[Opening Supplied passage section]

That trial had no impact on Roginski’s vision, but he remained committed to participating in research. In February 2022, soon after learning he did not qualify for a different NEI cell therapy trial, Roginski received a call from Pam Campbell, a clinical research coordinator at Kellogg.
“I had spoken with Pam in the past,” he recalls, “and just when I was starting to feel discouraged, she phoned to ask if I was still interested in participating in a study.” Soon after, Roginski traveled from his home near Columbus, Ohio to Ann Arbor to make history.
In May 2022, he became the first patient in the first human trial of a transplant of retinal pigment epithelium (RPE) cells generated from human donor RPE stem cells (RPESCS).
Rajesh C. Rao, M.D., is the Principal Investigator of a Phase 1/2a clinical trial intended solely to evaluate the safety and tolerability of RPESC-derived RPE transplantation as therapy for dry AMD. He plans to enroll 18 patients in the trial, which will evaluate three different cell doses.
The Science Behind the Stem Cells
Dry AMD develops when cells lining the retina called the RPE degrade. The RPE is crucial to nourishing the photoreceptor cells that enable sight. Without a healthy RPE, photoreceptor cells die and vision is lost. One of the most compelling avenues of investigation in the quest for an AMD treatment is to use transplanted RPESCderived RPE to rebuild the layers of the diseased host RPE in the retina. Years of basic research in RPESCs by Sally Temple, Ph.D., and Jeff Stern, M.D., Ph.D., both of the Neural Stem Cell Institute in New York and adjunct faculty at Kellogg, yielded a novel approach to RPESC-derived RPE transplantation. The new method was shown to be effective at rescuing vision in pre-clinical animal models.

[Closing Supplied passage section]
[Opening Information supplied section]

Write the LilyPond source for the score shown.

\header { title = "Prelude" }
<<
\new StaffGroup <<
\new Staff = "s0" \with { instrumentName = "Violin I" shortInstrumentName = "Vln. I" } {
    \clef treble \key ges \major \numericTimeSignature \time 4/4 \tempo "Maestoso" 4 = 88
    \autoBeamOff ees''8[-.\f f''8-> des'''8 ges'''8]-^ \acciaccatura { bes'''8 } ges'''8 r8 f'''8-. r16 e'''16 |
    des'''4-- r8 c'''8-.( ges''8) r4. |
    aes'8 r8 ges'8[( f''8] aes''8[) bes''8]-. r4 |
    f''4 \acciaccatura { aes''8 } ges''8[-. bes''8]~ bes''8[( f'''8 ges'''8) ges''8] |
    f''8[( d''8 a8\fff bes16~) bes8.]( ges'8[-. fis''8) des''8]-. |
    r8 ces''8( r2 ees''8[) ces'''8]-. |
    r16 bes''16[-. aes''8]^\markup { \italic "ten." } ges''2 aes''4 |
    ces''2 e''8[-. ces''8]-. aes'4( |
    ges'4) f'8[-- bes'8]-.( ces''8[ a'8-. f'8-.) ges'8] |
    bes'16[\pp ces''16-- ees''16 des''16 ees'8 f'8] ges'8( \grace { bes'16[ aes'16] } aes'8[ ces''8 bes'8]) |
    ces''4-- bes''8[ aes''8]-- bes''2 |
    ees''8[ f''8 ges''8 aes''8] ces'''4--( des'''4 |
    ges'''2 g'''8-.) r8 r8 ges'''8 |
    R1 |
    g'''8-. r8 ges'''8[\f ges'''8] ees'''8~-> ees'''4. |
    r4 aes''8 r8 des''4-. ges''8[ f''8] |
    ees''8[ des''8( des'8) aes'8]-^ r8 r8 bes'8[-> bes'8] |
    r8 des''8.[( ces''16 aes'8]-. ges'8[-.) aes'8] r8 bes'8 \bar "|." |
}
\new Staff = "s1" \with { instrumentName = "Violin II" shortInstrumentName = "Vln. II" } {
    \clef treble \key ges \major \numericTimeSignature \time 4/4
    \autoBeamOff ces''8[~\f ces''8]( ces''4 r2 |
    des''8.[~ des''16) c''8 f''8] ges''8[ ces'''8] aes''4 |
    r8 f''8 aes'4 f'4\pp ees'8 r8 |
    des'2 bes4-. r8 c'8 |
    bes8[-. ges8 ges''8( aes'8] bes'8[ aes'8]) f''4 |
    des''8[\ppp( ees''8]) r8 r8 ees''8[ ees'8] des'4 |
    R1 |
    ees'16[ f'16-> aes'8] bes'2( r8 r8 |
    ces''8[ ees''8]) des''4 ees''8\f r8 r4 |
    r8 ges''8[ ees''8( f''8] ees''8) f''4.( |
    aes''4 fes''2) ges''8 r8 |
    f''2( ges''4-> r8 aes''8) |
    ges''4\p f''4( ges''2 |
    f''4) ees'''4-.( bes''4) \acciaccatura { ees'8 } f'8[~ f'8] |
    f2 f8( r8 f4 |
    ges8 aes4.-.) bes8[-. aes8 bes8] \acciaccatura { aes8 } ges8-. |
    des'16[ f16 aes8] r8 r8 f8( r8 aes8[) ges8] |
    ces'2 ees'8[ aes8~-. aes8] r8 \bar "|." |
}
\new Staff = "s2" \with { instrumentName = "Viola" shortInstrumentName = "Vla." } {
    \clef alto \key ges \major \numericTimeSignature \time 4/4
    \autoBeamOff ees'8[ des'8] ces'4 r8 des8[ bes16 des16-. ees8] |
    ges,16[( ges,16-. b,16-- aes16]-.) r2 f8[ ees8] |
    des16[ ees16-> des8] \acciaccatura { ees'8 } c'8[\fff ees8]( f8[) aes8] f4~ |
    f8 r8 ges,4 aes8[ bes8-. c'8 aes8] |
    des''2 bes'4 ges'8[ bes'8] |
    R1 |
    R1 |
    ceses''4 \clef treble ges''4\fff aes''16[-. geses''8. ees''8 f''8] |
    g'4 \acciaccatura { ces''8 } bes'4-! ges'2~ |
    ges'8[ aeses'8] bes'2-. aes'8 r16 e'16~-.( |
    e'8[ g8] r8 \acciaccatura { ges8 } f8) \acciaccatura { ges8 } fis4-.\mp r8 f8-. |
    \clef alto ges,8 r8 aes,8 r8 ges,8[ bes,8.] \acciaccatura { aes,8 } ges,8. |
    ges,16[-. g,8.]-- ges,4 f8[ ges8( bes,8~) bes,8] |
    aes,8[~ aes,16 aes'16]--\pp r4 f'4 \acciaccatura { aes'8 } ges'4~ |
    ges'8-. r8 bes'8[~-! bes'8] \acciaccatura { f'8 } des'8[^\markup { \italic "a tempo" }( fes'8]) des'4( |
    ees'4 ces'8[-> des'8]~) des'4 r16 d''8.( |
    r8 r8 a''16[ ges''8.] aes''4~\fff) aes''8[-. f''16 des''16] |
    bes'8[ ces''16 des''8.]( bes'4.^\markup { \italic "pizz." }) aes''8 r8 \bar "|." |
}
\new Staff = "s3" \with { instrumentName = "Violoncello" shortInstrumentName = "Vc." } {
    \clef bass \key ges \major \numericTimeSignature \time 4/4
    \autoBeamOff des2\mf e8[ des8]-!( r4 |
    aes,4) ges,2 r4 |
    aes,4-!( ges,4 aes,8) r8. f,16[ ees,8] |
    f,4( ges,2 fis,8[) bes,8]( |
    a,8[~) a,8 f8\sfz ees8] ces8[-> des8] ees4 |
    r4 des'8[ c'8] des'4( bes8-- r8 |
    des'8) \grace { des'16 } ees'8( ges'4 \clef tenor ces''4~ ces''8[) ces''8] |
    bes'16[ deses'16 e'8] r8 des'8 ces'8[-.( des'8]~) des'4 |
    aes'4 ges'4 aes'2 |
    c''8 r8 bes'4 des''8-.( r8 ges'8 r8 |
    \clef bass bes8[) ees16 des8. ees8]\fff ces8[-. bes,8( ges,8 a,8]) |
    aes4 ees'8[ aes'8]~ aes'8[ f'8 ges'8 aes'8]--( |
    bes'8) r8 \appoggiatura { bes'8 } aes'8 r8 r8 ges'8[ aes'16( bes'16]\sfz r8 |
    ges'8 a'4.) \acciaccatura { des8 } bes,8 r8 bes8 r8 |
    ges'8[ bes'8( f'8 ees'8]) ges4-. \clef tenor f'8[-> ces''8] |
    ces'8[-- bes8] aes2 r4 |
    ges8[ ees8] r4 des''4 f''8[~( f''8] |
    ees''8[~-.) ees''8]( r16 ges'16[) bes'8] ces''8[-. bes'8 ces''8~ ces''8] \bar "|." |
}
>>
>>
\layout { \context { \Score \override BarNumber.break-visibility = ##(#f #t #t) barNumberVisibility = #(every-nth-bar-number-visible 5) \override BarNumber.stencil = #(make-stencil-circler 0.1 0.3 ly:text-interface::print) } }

[Closing Information supplied section]

[About this exercise] Resume the passage on the RPE stem cell trial for dry AMD, starting right after its last sentence. The rows come from a separate source.

[Reply to the exercise]
“In some trials evaluating therapeutic stem cell transplants, the stem cells are made from a patient’s own skin or blood cells, which are genetically induced to a stem cell that can be coaxed into almost any cell type in the human body—called induced pluripotent stem cells,” explains Dr. Rao. “But Drs. Temple and Stern achieved compelling results in the lab using allogeneic RPE stem cells, which are derived from human donor eye tissue obtained through an eye bank rather than from the patient.”
The stem cells chosen for this application have reached a specific point in their development; they are programmed to become RPE cells, but have not yet fully matured. Following isolation of RPESCs, they are differentiated (matured) to RPE, and these cells are transplanted into an area of the retina where host RPE cells are diseased or have died.
“We are grateful to Charles, and to all the patients who will partner with us in this study,” says Dr. Rao. “With their help, we eventually hope to demonstrate that transplanted stem cells can replace the lost RPE in the human retina, slowing or halting progressive vision loss from degenerative retinal diseases.”
Charles Roginski has very realistic expectations about the trial. “I participate in research because I know the psychological toll vision loss takes, and I want to be part of the solution,” he says. “Of course, I’d like to benefit myself. But if that doesn’t happen, it’s still worthwhile to help other patients down the line.”